E, portanto, também e
principalmente com estes últimos. Se seguem a cartilha contra Bolsonaro, chegam
a aos generais. Se a rasgam contra Bolsonaro, topam com eles no caminho, e
dificilmente teriam os meios para deixá-los para trás. Que mais poderiam fazer,
além de se deterem imóveis, com togas e gravatas, no topo do altar dos
tutelados?
Não se sabe ainda ao
certo em qual dos cavalos a burguesia apostaria, se somente em um tivesse de
apostar. O que é certo é que, por ora, é o Parlamento quem tem consentido.

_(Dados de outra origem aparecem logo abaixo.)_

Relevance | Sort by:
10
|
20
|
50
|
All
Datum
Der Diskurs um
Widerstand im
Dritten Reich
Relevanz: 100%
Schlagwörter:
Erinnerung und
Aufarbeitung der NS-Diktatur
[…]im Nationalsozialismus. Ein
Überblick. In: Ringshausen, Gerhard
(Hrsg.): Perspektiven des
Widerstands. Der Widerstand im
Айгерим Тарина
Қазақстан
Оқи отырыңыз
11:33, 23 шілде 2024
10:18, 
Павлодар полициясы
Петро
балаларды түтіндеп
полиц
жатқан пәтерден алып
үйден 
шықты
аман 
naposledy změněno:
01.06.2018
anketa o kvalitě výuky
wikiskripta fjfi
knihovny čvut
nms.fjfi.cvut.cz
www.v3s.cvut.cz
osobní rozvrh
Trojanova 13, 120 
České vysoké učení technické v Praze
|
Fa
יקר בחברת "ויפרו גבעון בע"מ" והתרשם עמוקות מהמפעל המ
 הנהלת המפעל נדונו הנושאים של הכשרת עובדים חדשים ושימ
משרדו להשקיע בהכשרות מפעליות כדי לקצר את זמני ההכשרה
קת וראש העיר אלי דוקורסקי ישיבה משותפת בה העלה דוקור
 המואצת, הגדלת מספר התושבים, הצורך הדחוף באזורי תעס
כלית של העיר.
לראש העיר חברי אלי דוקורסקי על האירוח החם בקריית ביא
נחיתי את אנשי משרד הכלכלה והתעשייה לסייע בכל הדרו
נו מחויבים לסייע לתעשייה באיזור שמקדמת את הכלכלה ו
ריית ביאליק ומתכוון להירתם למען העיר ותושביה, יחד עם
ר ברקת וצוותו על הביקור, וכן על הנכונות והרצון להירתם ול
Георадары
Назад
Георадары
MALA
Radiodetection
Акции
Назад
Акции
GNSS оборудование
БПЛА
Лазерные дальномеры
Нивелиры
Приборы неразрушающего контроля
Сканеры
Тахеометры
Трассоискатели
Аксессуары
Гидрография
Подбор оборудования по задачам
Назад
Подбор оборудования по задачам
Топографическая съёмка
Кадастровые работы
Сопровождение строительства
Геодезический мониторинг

Também é certo que Bolsonaro é o homem que janta em Mar-a-Lago, que assina
acordos militares com os EUA, que presenteia os militares, sendo ainda bem
recebido nas ditas federações de industriais brasileiras. Enquanto se tenta
convencer o presidente, cala-se sobre a redoma verde no governo.
Sinal de que é
no primeiro que se reconhece a autoridade da decisão, e nos militares a efetiva
decisão da autoridade; melhor sequer pronunciar seus nomes para que não sejam
convocados a decidir. Os coturnos dos generais afinal são capazes de pisar mais
firme sobre um povo em um contexto de crise do que o púlpito e a caneta.
Há pouco uma cidade
era aterrorizada por policiais. Um senador foi alvejado no peito. 241 pessoas
morreram em nove dias. Silêncio, enquanto as instituições trabalham. Mas
efetivo trabalho, no Ceará, só foi visto pelo Exército, que mais uma vez, pela
Garantia da Lei e da Ordem, pôde ocupar um Estado. Sinal de que até não tendo
seus nomes pronunciados acabam por decidir. E as palavras que ecoaram depois do
silêncio foram proferidas pelo Comandante da Força Nacional, enviado para
combater o motim, em elogio aos policiais amotinados. “Os ratos ficam pelo
caminho”, disse, dando aos amotinados o adjetivo de “gigantes”.
A oposição enquanto
isso prepara suas próprias marchas. O Dia Internacional da Mulher foi marcado
pelo tom de repúdio ao governo. Haverá ainda marchas no dia 14 – data em que se
completam dois anos dos assassinatos de Marielle Franco e Anderson Gomes – e
18. Não se pode ter ilusões quanto a elas. Tendo de contar em grande parte com
a mobilização de organizações que ansiosamente aguardam pelas eleições de
outubro, é difícil imaginar que sejam suficientes para impedir a marcha – não a
do dia 15, mas a que por detrás dela avança. Se até o gigante Comício da
Central da Brasil, que mobilizara 200 mil sob a figura de Jango em 1964, foi
sucedido por um golpe, o prognóstico hoje pode não ser dos melhores.
Mas é certo também
que se a maré que se avoluma não será impedida por uma pequena demonstração de
força, menos ainda se fará com demonstração de força nenhuma. Incapazes de por
si só barrar o presidente e os coturnos, que sirvam como prenúncio da
necessária organização e mobilização do povo. Que não figuremos também no altar
dos tutelados!
*Karl Marx em O 18 Brumário de Luís Bonaparte.
EM TEMPO: O presidente Bolsonaro tende a atirar para tudo quanto é de lado para não ter Eleições em 2022, permanecendo o mesmo no Poder, numa Ditadura Pessoal/Militar/Empresarial. Vamos lutar para que isso não aconteça.